Putting the race of the Actor doesn't fit in the paragraph that you show us. If you do put the race of the Actor, it would feel rushed and forced. You could put it in a different paragraph or you could just put it at the beginning of your story. (Sorry, that was vague. Sorry, if this isn't helpful.)
First, drop a line about actor's dark complexion. This would serve as a hint, but not the actual plot twist yet.
Second, drop a "bomb" - a clear and unambiguous reveal of actor's race. I understand the complication here is that you have to write it from a limited 3rd person view. Also (I assume) it should happen in a scene when your character is alone in his room, so there is no one else to point out his race. Establishing the race descriptively (i.e. by skin color and other features) I feel would not be concise - you would need several sentences to make sure that the reader would understand it.
So, the "bomb" must be the character's own thought. I recommend two thoughts. One, the actor thinks of the audience as a racially distinct one, referring to them as "whites". Second, he reveals a memory or memento that quickly establishes himself as black - for example an old photograph of his grandparents, a freed slaves.

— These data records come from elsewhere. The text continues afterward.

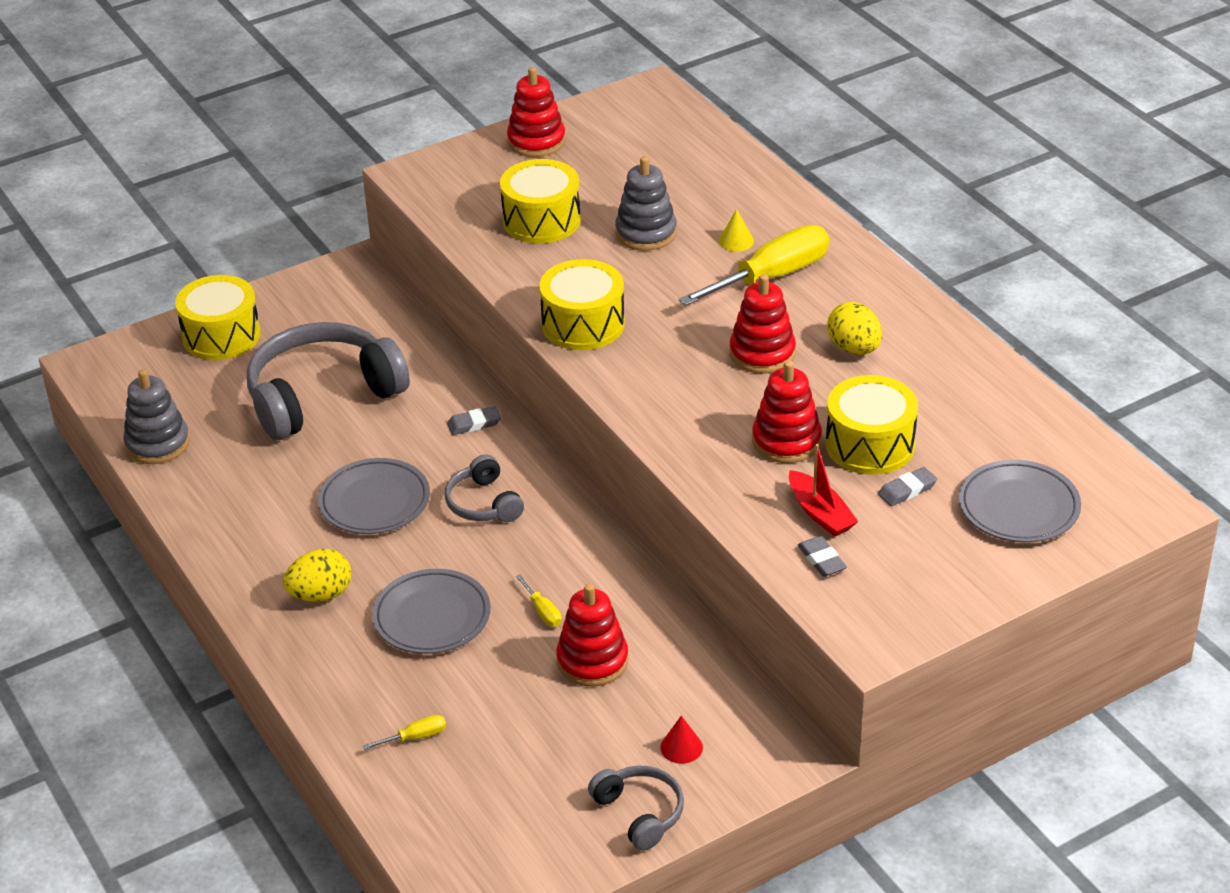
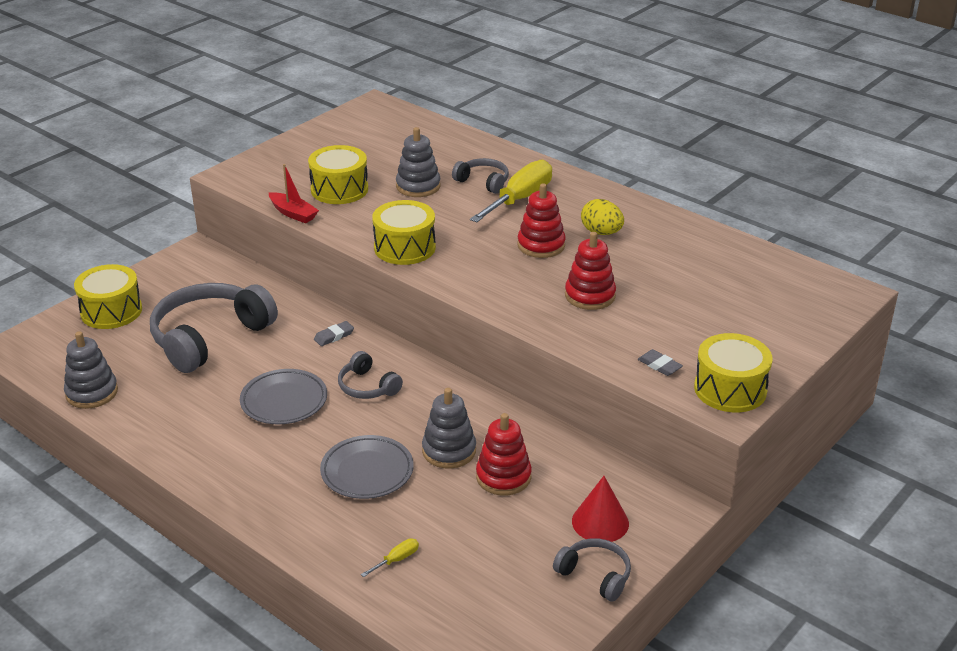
camera: 20 degrees left, 5 degrees down
(321, 594) = (272, 473): yellow egg -> none
(536, 141) = (310, 143): red stacking toy -> none
(543, 611) = (449, 451): yellow screwdriver -> grey stacking toy
(681, 747) = (600, 522): red cone -> red cone, size x1.74
(736, 241) = (483, 182): yellow cone -> grey headphones
(820, 513) = (640, 336): red boat -> red boat (293, 213)
(870, 445) = (648, 288): yellow drum -> yellow drum (730, 389)
(907, 490) = (690, 311): grey eraser -> none
(1018, 507) = (769, 308): grey plate -> none

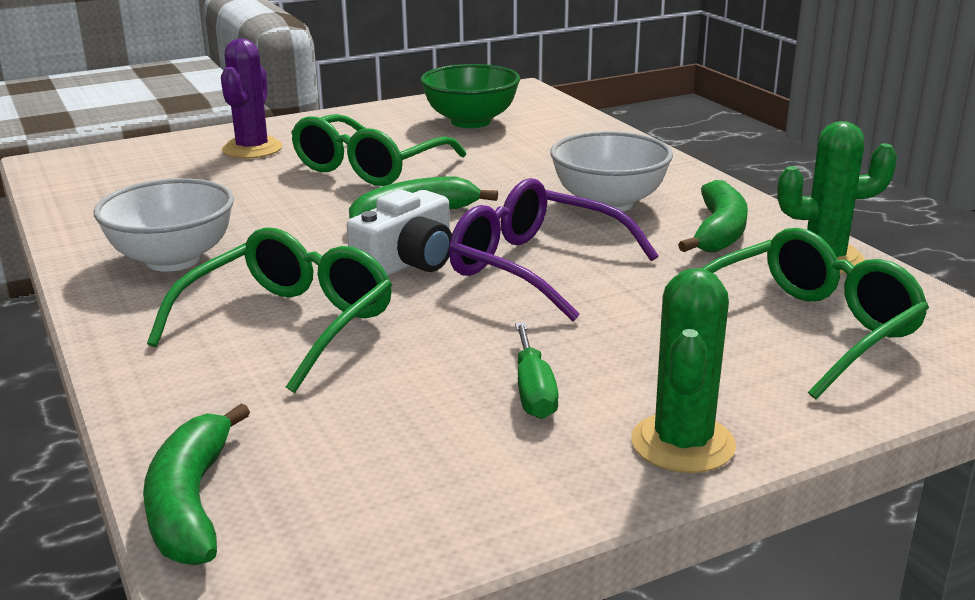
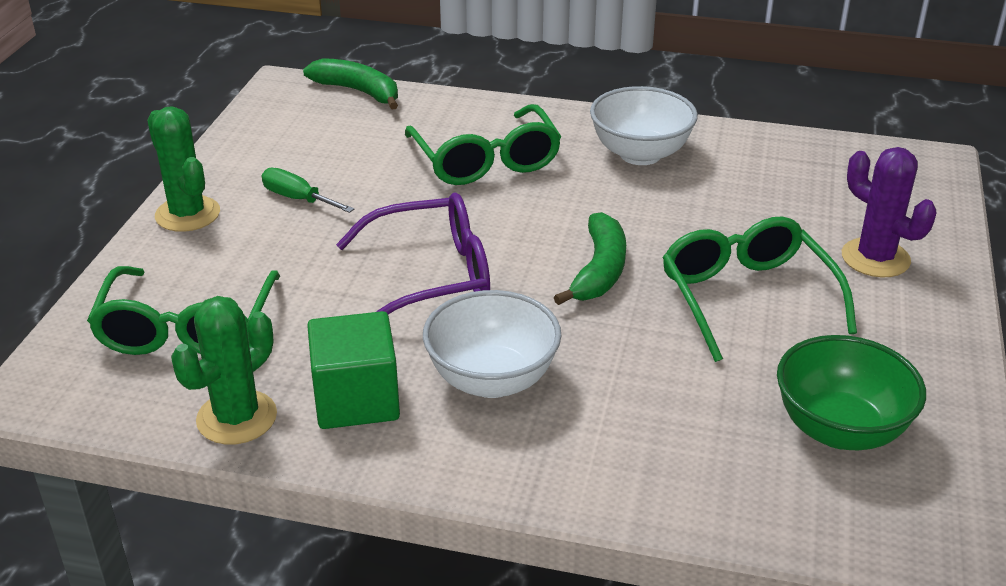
camera: 130 degrees right, 10 degrees up
(407, 263) = (514, 231): white camera -> none
(719, 232) = (356, 399): green banana -> green cube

It's often clumsy and artificial for a character to make references to their own race in a first-person or limited-third-person narrative, because most people don't often actively think about the color of their own skins, unless some situation forces them to. But you're depicting a situation in which almost anyone would be forced to ponder their own race, so it shouldn't actually be that difficult to reference here.
This gives you a range of options about how to do it. He might contrast the ugliness of the makeup with the beauty of his own skin, or ponder the irony of having to dress up as a stereotyped version of what he actually is. He might rage at the fact that he can't "be seen" except behind the mask of the makeup, or that his culture can only be appreciated as appropriated and repackaged to meet racist expectations. He might wonder how many people in the audience knew they were watching an actual black person instead of a white performer in blackface, and what they felt about it.
There is no one right answer here. The direction you go should match your themes, message, and character development.